Dbt now has enough influence over the data community that it can even mint new positions like the analytics engineer. Again, dbt community felt very special, many openly share information, publish content, and actively participateed in the conference. This felt a bit more than just technology.
I was privileged to make some new friends in New Orleans, and am still in touch over the community Slack channel.
The new keywords in the modern data stack
This is an overwhelming amount of choices involved with the Modern Data Stack, have a look at a16z’s, it’s even more complex.
I believe this is partially due to the fact that data gets set up in the later stages of the company and in different situations. Data focused teams are recruited after the organization grows to a certain size or maturity, which means companies are putting a bandaid in many situations until they cannot.
A few topics stood out to me at this conference.
Reverse ETL means that data from multiple sources ingested into the Datawarehouse is loaded back to multiple sources in reverse. In the B2B SaaS world this is a common request you would get from your revenue/marketing/sales ops teams, pump product data back to Salesforce, Gainsight, etc. In these cases it is extremely easy to fail on the governance end as it gets more complex very easily. But today, there are lots of good solutions addressing reverse ETL. The illustration above shows how simple reverse ETL becomes with a solution like Hightouch. I’ve also had a time where I had to understand each different API specifications on multiple tools just to transfer a small amount of data, wish I had such services back then. Below are the list of companies that stood out to me during the conference.
Data Quality beyond Data Catalog
It seems many teams are now commonly building and utilizing services or open source related to data catalog. However, when it comes to data quality, it seemed like the majority have chosen to build a pretty simple internal tool to do minimum checks. So a lot of new tools coming to this space was music to my ears as it would save me lots of time on providing quality data and reliability when working with my counter parts.
Something I wanted to see more: improved time to insight and analytics systems
I was super encouraged by the explosion of tools in some of my pain areas today such as Reverse ETL and data observability. However, on a company wide view we still struggle a lot with data on time for each ad-hoc request. Ther are a million reasons as to why this is the case but time to insight which is a key factor of the fly wheel in creating a data culture inside companies was not talked about.
Speaking to many tech leaders across the board, I felt a strong pull towards the internally build analytics systems at places like Uber, Airbnb, and LinkedIn. However, those systems are extremely difficult to replicate elsewhere because it requires high level of engineering investment to manage it.
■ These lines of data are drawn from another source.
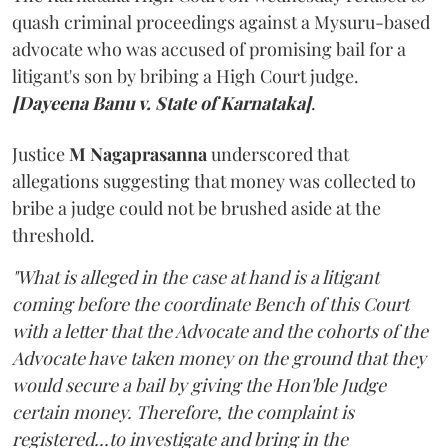
quash criminal proceedings against a Mysuru-based
advocate who was accused of promising bail for a
litigant's son by bribing a High Court judge.
[Dayeena Banu v. State of Karnataka]
.
Justice
M Nagaprasanna
underscored that
allegations suggesting that money was collected to
bribe a judge could not be brushed aside at the
threshold.
"What is alleged in the case at hand is a litigant
coming before the coordinate Bench of this Court
with a letter that the Advocate and the cohorts of the
Advocate have taken money on the ground that they
would secure a bail by giving the Hon'ble Judge
certain money. Therefore, the complaint is
registered...to investigate and bring in the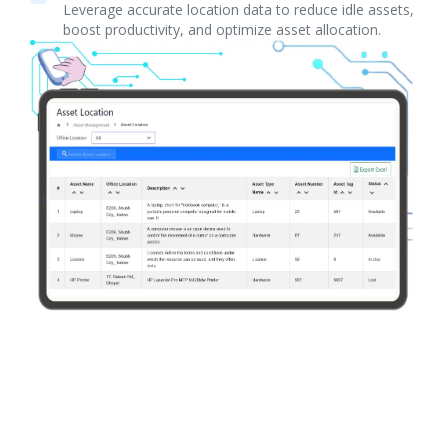
Leverage accurate location data to reduce idle assets,
boost productivity, and optimize asset allocation.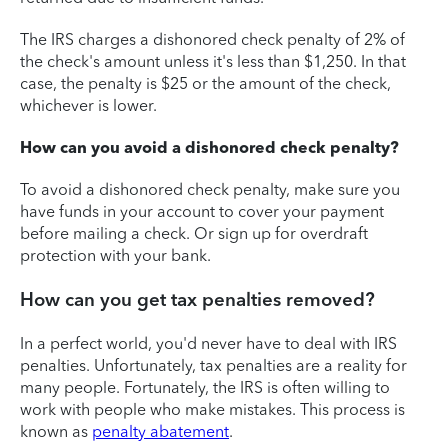
The IRS charges a dishonored check penalty of 2% of
the check's amount unless it's less than $1,250. In that
case, the penalty is $25 or the amount of the check,
whichever is lower.
How can you avoid a dishonored check penalty?
To avoid a dishonored check penalty, make sure you
have funds in your account to cover your payment
before mailing a check. Or sign up for overdraft
protection with your bank.
How can you get tax penalties removed?
In a perfect world, you'd never have to deal with IRS
penalties. Unfortunately, tax penalties are a reality for
many people. Fortunately, the IRS is often willing to
work with people who make mistakes. This process is
known as
penalty abatement
.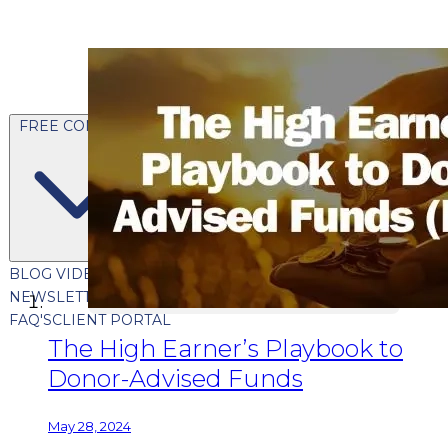
FREE CONTENT
BLOG
VIDEOS
PODCASTS
WHITEPAPERS & GUIDES
NEWSLETTER
PRESS
CLIENT TESTIMONIALS
FAQ'S
CLIENT PORTAL
The High Earner’s Playbook to
Donor-Advised Funds
May 28, 2024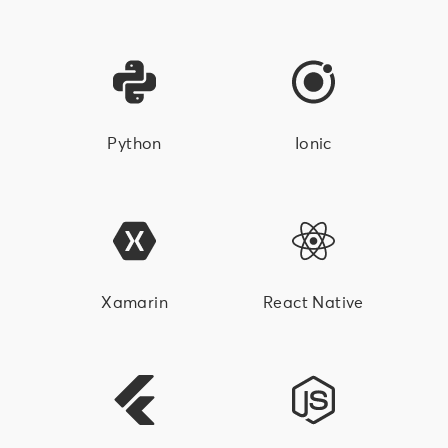
Python
Ionic
Xamarin
React Native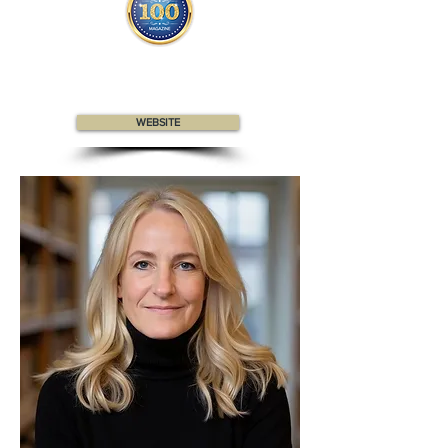
Celeste appears
in the
Top 100
Canadian Professionals
magazine
WEBSITE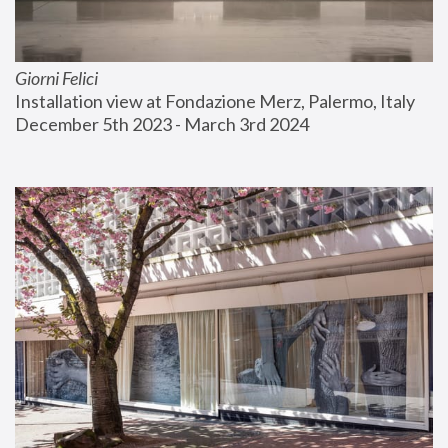
Giorni Felici
Installation view at Fondazione Merz, Palermo, Italy
December 5th 2023 - March 3rd 2024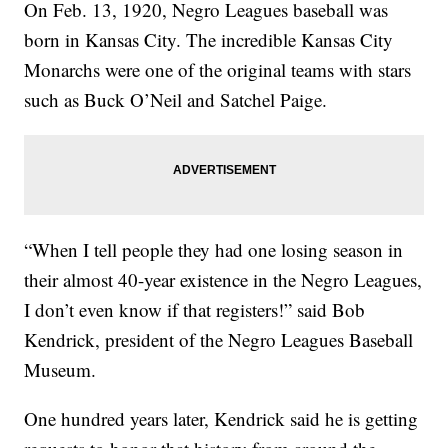
On Feb. 13, 1920, Negro Leagues baseball was
born in Kansas City. The incredible Kansas City
Monarchs were one of the original teams with stars
such as Buck O’Neil and Satchel Paige.
“When I tell people they had one losing season in
their almost 40-year existence in the Negro Leagues,
I don’t even know if that registers!” said Bob
Kendrick, president of the Negro Leagues Baseball
Museum.
One hundred years later, Kendrick said he is getting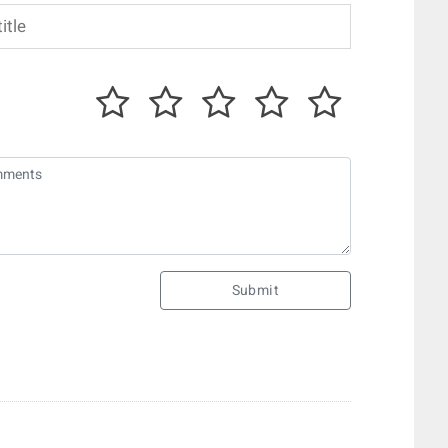
Submit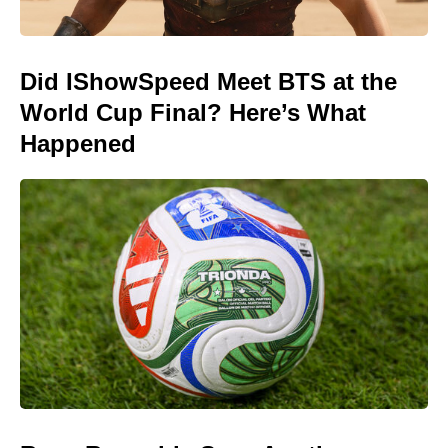
Did IShowSpeed Meet BTS at the
World Cup Final? Here’s What
Happened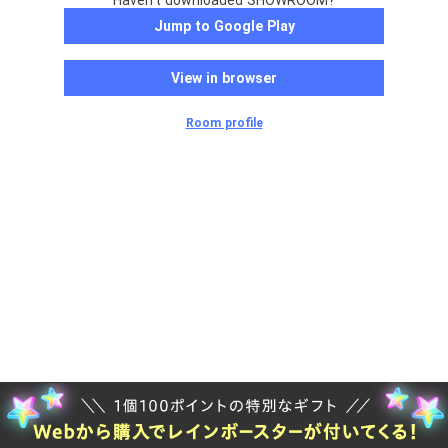
Haven't downloaded SHOWROOM?
Jump to Google Play
View in browser
Room profile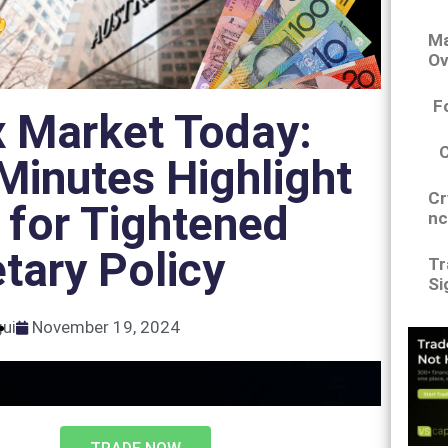
Ma
Ov
F
x Market Today:
inutes Highlight
Cr
 for Tightened
nc
tary Policy
Tr
Si
gui
November 19, 2024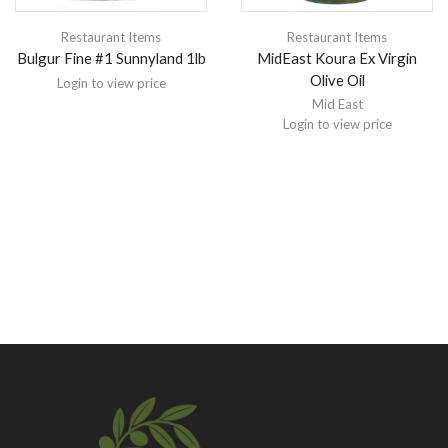
Restaurant Items
Restaurant Items
Bulgur Fine #1 Sunnyland 1lb
MidEast Koura Ex Virgin
Olive Oil
Login to view price
Mid East
Login to view price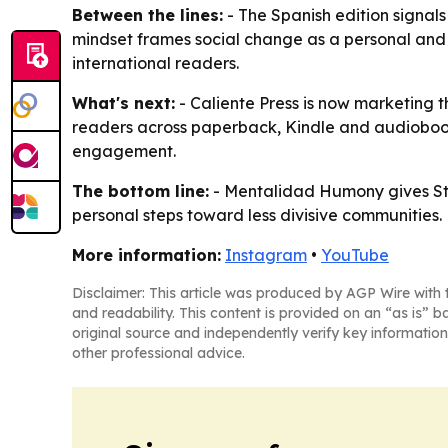
Between the lines:
- The Spanish edition signals
mindset frames social change as a personal and l
international readers.
What's next:
- Caliente Press is now marketing 
readers across paperback, Kindle and audiobook
engagement.
The bottom line:
- Mentalidad Humony gives Ste
personal steps toward less divisive communities.
More information:
Instagram
•
YouTube
Disclaimer: This article was produced by AGP Wire with t
and readability. This content is provided on an “as is” b
original source and independently verify key information
other professional advice.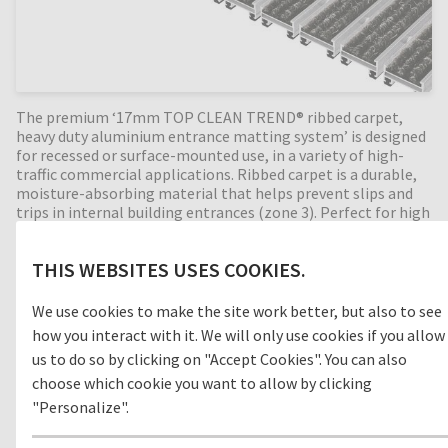
The premium ‘17mm TOP CLEAN TREND® ribbed carpet,
heavy duty aluminium entrance matting system’ is designed
for recessed or surface-mounted use, in a variety of high-
traffic commercial applications. Ribbed carpet is a durable,
moisture-absorbing material that helps prevent slips and
trips in internal building entrances (zone 3). Perfect for high
dirt intake entrances. Available in any width and length, all
our Top Clean aluminium entrance mats feature an 'open
THIS WEBSITES USES COOKIES.
structure' allowing dirt and moisture to fall into the
matwell recess, preventing further dirt intake into your
building. The base of the barrier mat is fitted with advanced
We use cookies to make the site work better, but also to see
rubber inserts for anti-slip and noise reduction. A high-
how you interact with it. We will only use cookies if you allow
quality entrance mat, providing years of outstanding
us to do so by clicking on "Accept Cookies". You can also
cleaning performance.
choose which cookie you want to allow by clicking
"Personalize".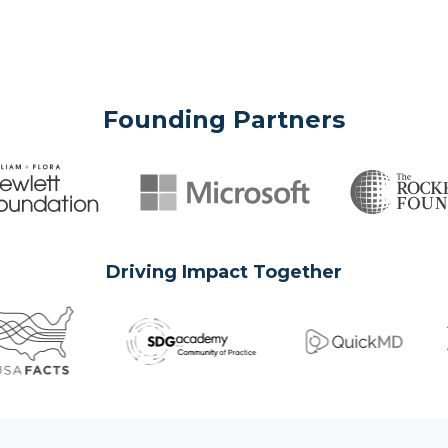
Founding Partners
Driving Impact Together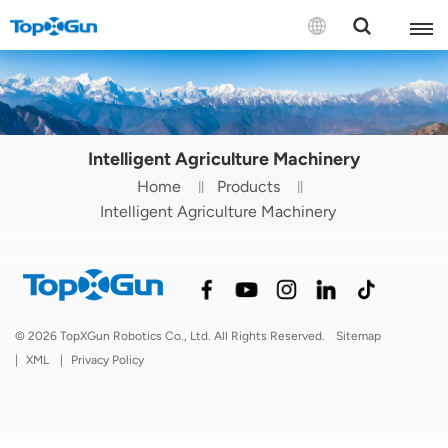
Contact us
English
Intelligent Agriculture Machinery
Español
Home
Products
Intelligent Agriculture Machinery
Русский
Português(Portugal)
Português(Brasil)
© 2026 TopXGun Robotics Co., Ltd. All Rights Reserved.
Sitemap
Türkçe
|
XML
|
Privacy Policy
Tiếng Việt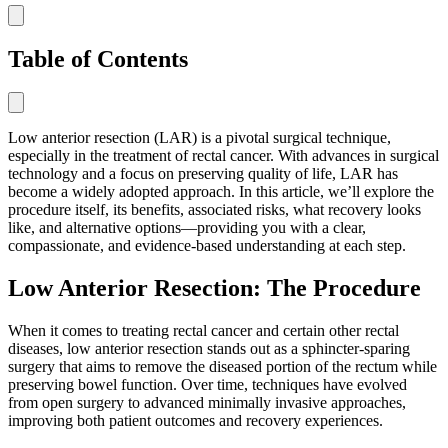
Table of Contents
Low anterior resection (LAR) is a pivotal surgical technique,
especially in the treatment of rectal cancer. With advances in surgical
technology and a focus on preserving quality of life, LAR has
become a widely adopted approach. In this article, we’ll explore the
procedure itself, its benefits, associated risks, what recovery looks
like, and alternative options—providing you with a clear,
compassionate, and evidence-based understanding at each step.
Low Anterior Resection: The Procedure
When it comes to treating rectal cancer and certain other rectal
diseases, low anterior resection stands out as a sphincter-sparing
surgery that aims to remove the diseased portion of the rectum while
preserving bowel function. Over time, techniques have evolved
from open surgery to advanced minimally invasive approaches,
improving both patient outcomes and recovery experiences.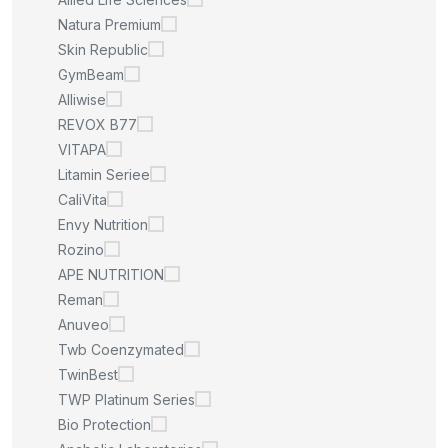
Natura Premium
Skin Republic
GymBeam
Alliwise
REVOX B77
VITAPA
Litamin Seriee
CaliVita
Envy Nutrition
Rozino
APE NUTRITION
Reman
Anuveo
Twb Coenzymated
TwinBest
TWP Platinum Series
Bio Protection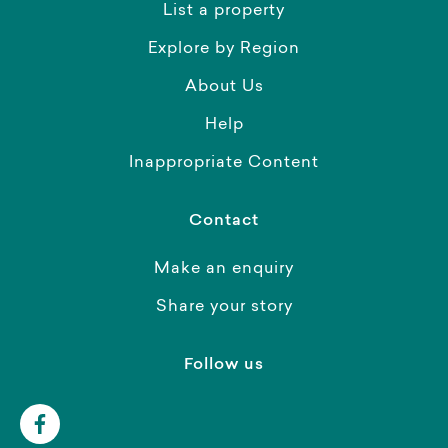
List a property
Explore by Region
About Us
Help
Inappropriate Content
Contact
Make an enquiry
Share your story
Follow us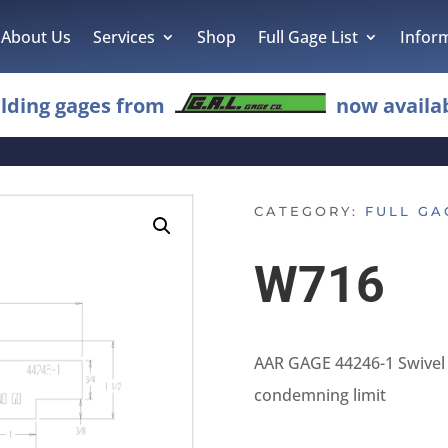
About Us
Services
Shop
Full Gage List
Infor
lding gages from
now availab
CATEGORY:
FULL GA
W716
AAR GAGE 44246-1 Swivel 
condemning limit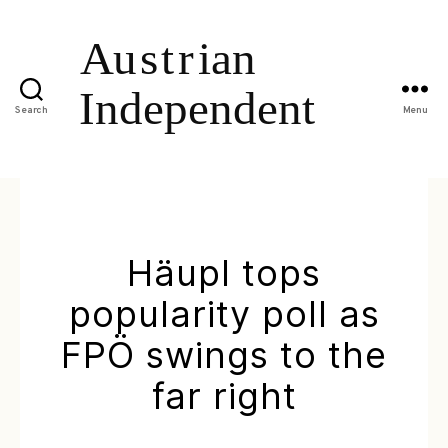
Search
Menu
Häupl tops
popularity poll as
FPÖ swings to the
far right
That is what makes me excited about companies like Kaldea, making a really ambitious and bold approach to providing a unified analytics platform where all things from modeling, discovery, governance, analysis, and visualization are connected. Certainly, not an approach most startups can take as it has a steep development curve due to a large area of coverage, but I am hopeful about the impact unified analytics systems can bring to companies. Deleveraging the pressure onto data producing teams and helping companies serve data on a more timely fashion to any kind of ad-hoc requests where self-service dashboards aren’t the only answer (we know where that road ends). If you have not, check out what unified analytics platforms can do for you and your company!
Coalesce and the New Orleans Vibe!
Daily evening networkings were simply great. Really enjoyed my time with new friends from the conference. Could not skip the jazz bars!
The New Orleans Saints!
Over the weekend, I went on a swamp tour nearby and saw a small alligator in the wild. The weather was really nice and the nature beautiful.
Thank you for reading this post and I look forward to Coalesce 2023! If you want to visit the sessions online, here is the whole cake!
Once again, thank you for reading and hope to see you next year.